Conjuntura

FGTS, descontos e juros mais baixos: entenda as medidas do Desenrola 2

Após reunião com bancos, governo finaliza ajustes e deve anunciar esta semana conjunto de medidas para ajudar endividados. Medidas incluem desconto de até 90% nos débitos, além do uso do FGTS para quitar a dívida

O novo programa de renegociação de dívidas que vem sendo desenhado pela equipe econômica do governo federal deve trazer a possibilidade de gerar descontos de até 90% nos débitos dos participantes, de acordo com o ministro da Fazenda, Dario Durigan. O chefe da pasta esteve, ontem, em São Paulo para discutir com representantes do setor bancário a implementação do que vem sendo descrito como "Desenrola 2", ou "2.0", em alusão ao programa lançado em 2023, que à época alcançou 15 milhões de pessoas, renegociando um total de R$ 53,2 bilhões em dívidas, de acordo com dados do próprio governo.

Segundo o ministro, o foco principal do programa será as pendências com cartão de crédito, cheque especial e empréstimos sem garantia. O governo estima que o programa entre em vigor após o anúncio oficial do presidente — que deve ocorrer ainda nesta semana — e deve durar "cerca de 30 dias".
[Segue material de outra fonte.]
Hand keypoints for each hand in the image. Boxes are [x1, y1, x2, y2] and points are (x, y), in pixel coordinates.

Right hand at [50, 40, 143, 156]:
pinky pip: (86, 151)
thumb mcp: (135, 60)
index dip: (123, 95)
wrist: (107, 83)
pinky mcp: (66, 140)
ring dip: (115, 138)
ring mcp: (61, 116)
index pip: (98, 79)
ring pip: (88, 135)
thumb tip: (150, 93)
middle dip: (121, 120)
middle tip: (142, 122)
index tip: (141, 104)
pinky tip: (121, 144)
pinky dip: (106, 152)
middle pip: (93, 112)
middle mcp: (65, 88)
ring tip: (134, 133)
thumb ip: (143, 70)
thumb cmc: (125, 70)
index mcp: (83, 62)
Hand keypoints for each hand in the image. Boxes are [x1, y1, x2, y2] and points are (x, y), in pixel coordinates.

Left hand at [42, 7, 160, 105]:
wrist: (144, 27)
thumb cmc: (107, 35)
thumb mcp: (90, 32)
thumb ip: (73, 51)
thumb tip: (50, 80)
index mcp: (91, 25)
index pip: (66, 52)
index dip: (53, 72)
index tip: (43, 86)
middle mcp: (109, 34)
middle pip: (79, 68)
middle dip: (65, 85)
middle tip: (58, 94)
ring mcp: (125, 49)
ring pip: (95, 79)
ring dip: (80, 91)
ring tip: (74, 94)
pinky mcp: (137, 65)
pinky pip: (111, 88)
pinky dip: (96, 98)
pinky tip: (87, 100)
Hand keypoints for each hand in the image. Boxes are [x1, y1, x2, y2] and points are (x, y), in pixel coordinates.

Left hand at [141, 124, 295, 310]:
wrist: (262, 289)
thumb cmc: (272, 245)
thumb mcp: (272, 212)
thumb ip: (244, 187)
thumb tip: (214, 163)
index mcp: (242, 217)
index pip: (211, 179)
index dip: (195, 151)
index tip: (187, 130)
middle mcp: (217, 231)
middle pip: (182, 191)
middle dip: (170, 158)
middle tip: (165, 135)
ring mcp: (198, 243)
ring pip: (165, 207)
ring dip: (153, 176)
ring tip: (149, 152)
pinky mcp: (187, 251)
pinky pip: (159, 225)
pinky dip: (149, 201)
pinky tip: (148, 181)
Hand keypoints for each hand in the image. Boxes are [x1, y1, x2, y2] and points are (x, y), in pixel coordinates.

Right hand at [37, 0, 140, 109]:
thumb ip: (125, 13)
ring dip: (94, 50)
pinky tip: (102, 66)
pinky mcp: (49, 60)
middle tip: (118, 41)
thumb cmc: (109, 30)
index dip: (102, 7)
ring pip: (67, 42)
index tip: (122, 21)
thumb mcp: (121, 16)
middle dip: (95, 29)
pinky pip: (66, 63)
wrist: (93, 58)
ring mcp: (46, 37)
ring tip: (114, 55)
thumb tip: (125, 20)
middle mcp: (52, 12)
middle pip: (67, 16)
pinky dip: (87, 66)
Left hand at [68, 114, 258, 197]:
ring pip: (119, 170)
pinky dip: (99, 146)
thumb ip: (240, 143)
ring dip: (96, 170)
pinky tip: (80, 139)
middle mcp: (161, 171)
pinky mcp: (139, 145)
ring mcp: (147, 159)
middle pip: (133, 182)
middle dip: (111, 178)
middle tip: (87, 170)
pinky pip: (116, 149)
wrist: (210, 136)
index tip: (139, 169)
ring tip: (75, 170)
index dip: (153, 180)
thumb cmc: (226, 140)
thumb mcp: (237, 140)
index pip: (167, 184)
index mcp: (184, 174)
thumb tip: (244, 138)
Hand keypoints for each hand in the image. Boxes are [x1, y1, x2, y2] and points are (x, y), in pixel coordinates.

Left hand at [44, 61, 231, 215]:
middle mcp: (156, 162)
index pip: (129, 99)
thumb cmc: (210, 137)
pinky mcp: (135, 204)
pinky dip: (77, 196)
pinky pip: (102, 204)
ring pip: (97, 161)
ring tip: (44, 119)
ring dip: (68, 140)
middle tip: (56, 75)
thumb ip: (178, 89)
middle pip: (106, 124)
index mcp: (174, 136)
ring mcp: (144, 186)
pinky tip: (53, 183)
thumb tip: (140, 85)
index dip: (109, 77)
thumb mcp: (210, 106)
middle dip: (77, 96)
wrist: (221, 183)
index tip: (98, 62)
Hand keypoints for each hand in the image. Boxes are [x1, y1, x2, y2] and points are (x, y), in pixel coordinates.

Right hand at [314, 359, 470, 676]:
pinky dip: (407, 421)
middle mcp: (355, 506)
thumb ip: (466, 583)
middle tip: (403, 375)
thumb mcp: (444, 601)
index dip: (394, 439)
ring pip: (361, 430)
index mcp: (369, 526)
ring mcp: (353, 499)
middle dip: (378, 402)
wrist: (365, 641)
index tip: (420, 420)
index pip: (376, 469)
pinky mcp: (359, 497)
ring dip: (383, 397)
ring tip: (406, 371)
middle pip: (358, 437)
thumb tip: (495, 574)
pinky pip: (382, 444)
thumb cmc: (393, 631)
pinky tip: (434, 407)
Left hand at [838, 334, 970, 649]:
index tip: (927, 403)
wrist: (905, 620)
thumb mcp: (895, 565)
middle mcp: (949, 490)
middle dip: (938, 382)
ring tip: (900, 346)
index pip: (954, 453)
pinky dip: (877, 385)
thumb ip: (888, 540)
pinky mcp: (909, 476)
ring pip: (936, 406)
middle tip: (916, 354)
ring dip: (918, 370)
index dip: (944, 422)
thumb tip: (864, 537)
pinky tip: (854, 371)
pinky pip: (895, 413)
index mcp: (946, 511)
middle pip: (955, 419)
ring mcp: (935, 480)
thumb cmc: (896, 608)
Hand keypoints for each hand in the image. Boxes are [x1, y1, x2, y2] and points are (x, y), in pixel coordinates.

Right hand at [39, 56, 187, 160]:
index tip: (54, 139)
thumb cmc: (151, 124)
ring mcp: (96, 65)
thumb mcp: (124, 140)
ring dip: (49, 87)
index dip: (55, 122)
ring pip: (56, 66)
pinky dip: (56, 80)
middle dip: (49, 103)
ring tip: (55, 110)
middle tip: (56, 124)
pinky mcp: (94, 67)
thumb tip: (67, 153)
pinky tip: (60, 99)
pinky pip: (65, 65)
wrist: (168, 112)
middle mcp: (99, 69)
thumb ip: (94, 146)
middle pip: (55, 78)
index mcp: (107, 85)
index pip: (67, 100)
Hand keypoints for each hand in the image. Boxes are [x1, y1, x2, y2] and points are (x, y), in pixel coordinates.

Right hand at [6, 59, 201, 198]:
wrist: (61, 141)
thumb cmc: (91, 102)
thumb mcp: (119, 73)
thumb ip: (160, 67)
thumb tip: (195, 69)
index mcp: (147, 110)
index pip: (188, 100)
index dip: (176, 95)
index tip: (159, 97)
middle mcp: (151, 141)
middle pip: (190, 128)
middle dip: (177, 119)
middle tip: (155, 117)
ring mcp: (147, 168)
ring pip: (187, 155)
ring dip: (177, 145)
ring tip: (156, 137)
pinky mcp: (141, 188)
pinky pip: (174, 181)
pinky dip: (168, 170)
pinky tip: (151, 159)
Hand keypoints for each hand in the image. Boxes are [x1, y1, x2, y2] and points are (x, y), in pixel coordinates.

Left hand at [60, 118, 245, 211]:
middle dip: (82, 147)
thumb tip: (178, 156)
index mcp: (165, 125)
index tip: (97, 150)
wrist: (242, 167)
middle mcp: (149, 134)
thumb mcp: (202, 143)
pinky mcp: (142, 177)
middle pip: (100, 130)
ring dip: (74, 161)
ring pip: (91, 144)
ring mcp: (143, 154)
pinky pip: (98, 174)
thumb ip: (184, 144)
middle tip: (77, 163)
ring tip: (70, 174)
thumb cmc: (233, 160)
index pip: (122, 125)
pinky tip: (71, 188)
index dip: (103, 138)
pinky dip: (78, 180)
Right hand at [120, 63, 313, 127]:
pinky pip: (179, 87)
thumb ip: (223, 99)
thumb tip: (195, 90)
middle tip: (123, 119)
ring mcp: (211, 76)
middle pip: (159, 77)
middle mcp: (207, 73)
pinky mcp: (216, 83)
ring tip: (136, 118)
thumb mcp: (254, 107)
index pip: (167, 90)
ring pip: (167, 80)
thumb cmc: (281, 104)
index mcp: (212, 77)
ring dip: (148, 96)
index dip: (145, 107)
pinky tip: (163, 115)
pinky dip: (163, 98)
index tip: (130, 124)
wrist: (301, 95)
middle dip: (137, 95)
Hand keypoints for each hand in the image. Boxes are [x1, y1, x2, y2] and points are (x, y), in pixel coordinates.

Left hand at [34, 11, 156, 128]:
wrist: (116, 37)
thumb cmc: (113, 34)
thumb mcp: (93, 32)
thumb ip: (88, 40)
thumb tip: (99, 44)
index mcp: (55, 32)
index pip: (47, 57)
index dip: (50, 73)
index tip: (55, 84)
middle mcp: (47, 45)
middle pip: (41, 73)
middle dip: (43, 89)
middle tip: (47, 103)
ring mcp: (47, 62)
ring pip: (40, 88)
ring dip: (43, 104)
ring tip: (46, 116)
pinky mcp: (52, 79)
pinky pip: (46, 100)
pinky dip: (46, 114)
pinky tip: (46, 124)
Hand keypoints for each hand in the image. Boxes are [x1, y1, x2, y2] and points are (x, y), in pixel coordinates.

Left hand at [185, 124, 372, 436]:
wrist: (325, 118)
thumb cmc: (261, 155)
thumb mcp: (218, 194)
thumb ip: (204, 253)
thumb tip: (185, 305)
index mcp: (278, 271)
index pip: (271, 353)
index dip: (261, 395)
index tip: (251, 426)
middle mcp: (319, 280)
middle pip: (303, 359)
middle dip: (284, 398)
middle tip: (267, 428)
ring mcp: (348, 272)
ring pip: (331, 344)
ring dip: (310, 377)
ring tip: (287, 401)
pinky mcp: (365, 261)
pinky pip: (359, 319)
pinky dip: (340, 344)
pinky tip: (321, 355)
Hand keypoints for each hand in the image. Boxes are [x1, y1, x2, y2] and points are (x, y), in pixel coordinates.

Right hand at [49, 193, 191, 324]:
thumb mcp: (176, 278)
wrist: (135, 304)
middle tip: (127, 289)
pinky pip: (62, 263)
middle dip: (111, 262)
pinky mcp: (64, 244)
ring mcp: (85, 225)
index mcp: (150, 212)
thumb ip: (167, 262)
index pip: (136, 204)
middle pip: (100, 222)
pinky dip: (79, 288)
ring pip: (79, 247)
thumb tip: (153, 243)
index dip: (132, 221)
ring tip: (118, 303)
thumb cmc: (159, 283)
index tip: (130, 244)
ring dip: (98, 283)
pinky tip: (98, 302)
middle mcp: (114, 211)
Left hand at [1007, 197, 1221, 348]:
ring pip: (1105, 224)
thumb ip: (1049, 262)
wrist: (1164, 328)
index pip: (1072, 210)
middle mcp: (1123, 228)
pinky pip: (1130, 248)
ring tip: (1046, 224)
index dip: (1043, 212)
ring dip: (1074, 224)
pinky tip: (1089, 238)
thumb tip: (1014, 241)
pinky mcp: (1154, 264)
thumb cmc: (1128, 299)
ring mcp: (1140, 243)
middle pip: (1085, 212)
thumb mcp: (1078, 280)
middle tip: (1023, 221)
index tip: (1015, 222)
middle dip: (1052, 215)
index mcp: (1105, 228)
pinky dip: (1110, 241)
"O programa vai ter um prazo limitado, que a gente tem que fazer um esforço concentrado, limitado. O presidente também vai anunciar isso, mas nós estamos trabalhando com alguns meses para esse programa funcionar", ressaltou Dario Durigan após o encontro com integrantes do setor financeiro. Sem entrar em mais detalhes, o ministro também confirmou a possibilidade de utilizar o Fundo de Garantia de Operações (FGO) para a concessão de garantias da União aos bancos, por meio de um aporte realizado pelo Tesouro Nacional.

FGTS negociado

Além do FGO, o titular do Ministério da Fazenda adiantou que os participantes do programa poderão utilizar parte do saldo disponível no Fundo de Garantia do Tempo de Serviço (FGTS) nas negociações. No entanto, ele ressaltou que só será possível utilizar esses recursos para quitar integralmente a dívida. "A limitação que vai ter para a garantia do próprio fundo é o percentual do saque, então é um saque limitado dentro do próprio programa, vinculado ao pagamento das dívidas do programa, mas não necessariamente sendo maior do que a dívida", explicou o chefe da pasta durante a coletiva. 

Representantes das principais instituições financeiras públicas e privadas, além da Federação Brasileira de Bancos (Febraban), estiveram na reunião com o ministro. O encontro ocorreu na sede do Banco do Brasil na capital paulista. As medidas são consideradas um esforço do governo Lula em reverter a queda de popularidade do presidente na classe média em razão do aumento do endividamento dessa camada da população nos últimos meses. Apesar de não ter sido confirmado pelo ministro na entrevista coletiva, a ideia do Planalto é direcionar a medida para endividados que recebem até cinco salários mínimos.

As ações para ajudar os brasileiros em dificuldades financeiras são uma preocupação do presidente. No início do mês, em entrevista ao portal ICL Notícias, Lula disse que uma das razões do endividamento é que "o povo ganha pouco". "Não quero que as pessoas deixem de endividar para ter coisas novas na vida. (...) O que queremos é ver como fazemos para facilitar o pagamento do que vocês devem e como podemos colocar na televisão uma política de ensino de administração do salário", afirmou.

Tempo limitado

Ontem, o ministro reforçou que a medida terá um prazo limitado. "Não se trata de um Refis periódico", sublinhou, fazendo alusão ao Programa de Recuperação Fiscal do governo federal. "As medidas — tanto o que aconteceu no Desenrola em 2023 quanto agora — são pontuais. As pessoas não devem contar com a recorrência desse tipo de medida", afirmou Durigan. Ele destacou que há uma "situação excepcional" em razão do aumento da inflação e efeitos da guerra no exterior.

O governo espera a adesão de "dezenas de milhões de pessoas" ao programa, conforme indicou o chefe da pasta. Nesse contexto, o ministro salientou que haverá restrições relacionadas a jogos e apostas on-line. Essa ressalva, segundo ele, foi bem recebida pelas instituições financeiras que participaram da audiência privada.

Além de representantes da Febraban, participaram do encontro os CEOs do Itaú Unibanco, Santander, BTG Pactual, Bradesco e Nu Pagamentos, além dos presidentes da Caixa Econômica Federal, Carlos Vieira, e do Banco do Brasil, Felipe Guimarães.